Local Docker compose (sub-ms RTT)Decrease for faster failover tests. Production-tune up before deploying.
Network with periodic blipsIncrease unreachableAfterMs to avoid false positives, but keep downAfterMs larger so a real failure still gets detected.
Cost-sensitive (chatty heartbeats)Increase heartbeatIntervalMs — at 5s intervals, gossip + heartbeat is < 1KB/sec per peer.

The ratio downAfterMs / unreachableAfterMs (default ~2.5x) is the flap-tolerance window: a peer that’s marked unreachable can recover to healthy without being downed, as long as a heartbeat arrives within the difference.

Every gossip exchange counts as a heartbeat.
Every direct message that travels over the cluster transport counts.

The framework doesn’t send separate “ping” messages — any cluster traffic from a peer resets that peer’s last-seen timestamp. Gossip is the most reliable source (regular interval), but application messages contribute too.

This means: a cluster with very chatty actors gets better failure detection (more heartbeats); an idle cluster relies entirely on gossip.

What the detector decides — and doesn’t

Section titled “What the detector decides — and doesn’t”

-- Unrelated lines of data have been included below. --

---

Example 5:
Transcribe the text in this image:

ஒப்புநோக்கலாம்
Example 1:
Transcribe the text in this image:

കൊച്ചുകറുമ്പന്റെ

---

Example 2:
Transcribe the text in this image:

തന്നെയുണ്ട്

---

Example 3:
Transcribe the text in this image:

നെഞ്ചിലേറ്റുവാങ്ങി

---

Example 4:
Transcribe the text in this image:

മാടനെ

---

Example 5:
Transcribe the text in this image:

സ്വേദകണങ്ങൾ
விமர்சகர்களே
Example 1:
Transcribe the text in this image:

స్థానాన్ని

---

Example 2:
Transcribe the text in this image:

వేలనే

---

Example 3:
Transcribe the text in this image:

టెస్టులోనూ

The detector returns 'healthy' / 'unreachable' / 'down'. What the cluster does with that:

DecisionCluster behavior
healthyNormal routing. No effect.
unreachableMark the member unreachable in the membership table. Routers skip them; sharding doesn’t allocate new shards to them. Singleton manager won’t elect a leader from an unreachable side.
downTrigger downing. If a downing strategy is configured, it decides which addresses to forcibly evict; the cluster announces those nodes as removed.

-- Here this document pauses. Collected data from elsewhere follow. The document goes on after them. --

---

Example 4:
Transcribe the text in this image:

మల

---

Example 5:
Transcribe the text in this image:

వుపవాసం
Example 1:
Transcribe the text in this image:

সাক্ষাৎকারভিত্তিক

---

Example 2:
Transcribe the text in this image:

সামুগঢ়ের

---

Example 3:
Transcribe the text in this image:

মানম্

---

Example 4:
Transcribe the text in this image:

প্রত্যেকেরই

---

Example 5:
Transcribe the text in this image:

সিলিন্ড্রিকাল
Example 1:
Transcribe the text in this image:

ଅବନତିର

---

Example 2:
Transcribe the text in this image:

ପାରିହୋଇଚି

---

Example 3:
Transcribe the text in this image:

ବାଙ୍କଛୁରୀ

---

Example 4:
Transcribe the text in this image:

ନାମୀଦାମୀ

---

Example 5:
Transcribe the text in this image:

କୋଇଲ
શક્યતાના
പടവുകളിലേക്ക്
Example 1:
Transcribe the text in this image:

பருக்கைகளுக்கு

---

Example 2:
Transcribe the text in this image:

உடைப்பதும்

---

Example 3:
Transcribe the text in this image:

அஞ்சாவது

Crucially: the detector deciding down doesn’t automatically remove the peer. Removal goes through the downing strategy — the detector is the signal, not the action. Without a downing strategy, a down decision stays advisory.

Every node runs its own detector, watching its own peers. This means two nodes can disagree about whether a third is reachable:

n1 ──── healthy heartbeats ────► n2
n1 ──── (network partition) ──── n3 ← n1 sees n3 as unreachable
n2 ──── healthy heartbeats ──── n3 ← n2 sees n3 as healthy

The cluster gossip propagates these per-node observations. A member is considered globally unreachable when enough peers report it that way — the threshold is configurable in some downing strategies (see KeepMajority, KeepReferee).

The framework’s detector is intentionally simple — plain elapsed-time thresholds, no statistical variance tracking. For LAN scale this is sufficient. If your network needs Phi-accrual (variance-aware, adaptive thresholds), you’d implement the FailureDetector interface yourself and inject it via Cluster.join’s failureDetector override — but this isn’t documented as a public extension point yet; opening an issue describes the use case.

import { MemberUnreachable, MemberReachable } from 'actor-ts';
cluster.subscribe(MemberUnreachable, (evt) => {
console.log(`${evt.member.address} marked unreachable`);
});
cluster.subscribe(MemberReachable, (evt) => {
console.log(`${evt.member.address} marked reachable again`);
});

Subscribe to the cluster events for visibility. In production, wire these into metrics — a histogram of “unreachable durations” shows whether the threshold matches your network’s actual blip profile.

The FailureDetector API reference covers the full surface.